Der Autor "ist in ihre Seelen eingedrungen, hat sich überlegt, was sie im ,Off' treiben, was sie denken. Selim hat mir Dinge über meine Figuren erzählt, die ich noch gar nicht wusste, und das ist ein Riesengeschenk", freut sich der Regisseur und Drehbuchautor Fatih Akin, der immer schon einmal mit Selim Özdogan zusammenarbeiten wollte. Die jungen Künstler sind beide keine 30 Jahre alt, türkischer Abstammung, leben in Deutschland und sind offenkundig begabt und sensibilisiert für eigene und fremde Kulturen.

"Im Juli" schlagen sie auch eine Brücke zwischen Hamburg und Istanbul und allem, was dazwischen liegt. Der reichlich spießige Mathematiklehrer Daniel lernt zu Beginn der Sommerferien die lebenslustige und etwas ausgeflippte Schmuckverkäuferin Juli kennen, die genau weiß, was sie vom Leben will: glücklich sein - und das ausgerechnet mit ebendiesem Daniel.
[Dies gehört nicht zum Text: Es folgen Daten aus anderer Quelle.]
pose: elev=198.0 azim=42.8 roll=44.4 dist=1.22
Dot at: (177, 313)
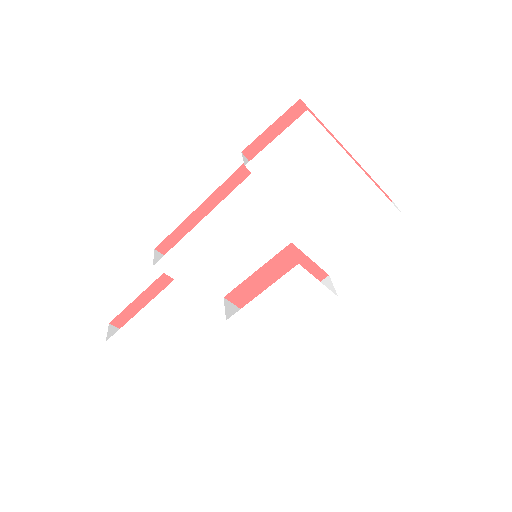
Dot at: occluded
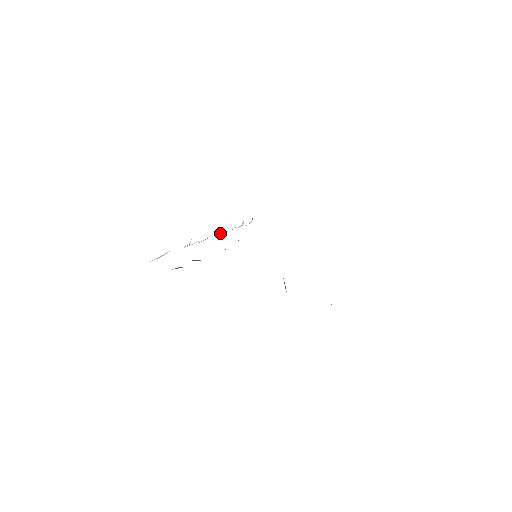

Der jedoch trifft kurz darauf die hübsche Türkin Melek und glaubt, in ihr die Frau seines Lebens zu erkennen. Aber leider fliegt sie bereits am nächsten Morgen in die Türkei und Daniel weiß nichts weiter über sie, als dass sie am Freitag um zwölf unter der Bosporusbrücke in Istanbul verabredet ist. Ganz gegen seine Gewohnheit spontan, beschließt er, ihr nachzureisen, aber alle Flüge sind ausgebucht. Bleibt noch das klapprige Auto seines Untermieters, und damit geht's auch kurz entschlossen gen Süden, immer der Sonne nach.

An der ersten Autobahnauffahrt nimmt er eine Tramperin mit, die von Liebeskummer geplagte Juli, die einfach nur irgendwohin will, weg von Hamburg. Gemeinsam machen sie sich also auf den Weg nach Istanbul, den viele Hindernisse säumen. Der Wagen gibt schon in Bayern seinen Geist auf, und in Budapest sind Daniel bereits Pass und Geld abhanden gekommen. Die Reise wird immer abenteuerlicher und allmählich lernt Daniel, was Juli längst kann: für etwas kämpfen, das man haben will. Am Freitag um zwölf treffen sich alle Protagonisten tatsächlich an der Brücke über den Bosporus, die Geschichte nimmt allerdings eine - nicht ganz überraschende - Wendung Eine Liebesgeschichte, eine Komödie, ein modernes Märchen, ein Roman zum Roadmovie, Stimmungsbilder aus Südosteuropa, die sowohl im Film als auch im Buch authentisch wirken. Das alles ist "Im Juli". Witz und Kitsch halten sich die Waage, zwischen den Zeilen und Szenen versteckt sich die eine oder andere Lebensweisheit. "Im Juli" ist eine durchwegs positive Geschichte, die trotzdem nicht nur die sonnigen Seiten des Lebens zeigt, eine ein wenig verrückte Geschichte, die trotzdem nie völlig den Boden der Realität verlässt, eine Geschichte, bei der einem warm ums Herz wird, ohne dass man vergisst, wie sich kalte Füße anfühlen. Mehr also als ein Buch zum Film.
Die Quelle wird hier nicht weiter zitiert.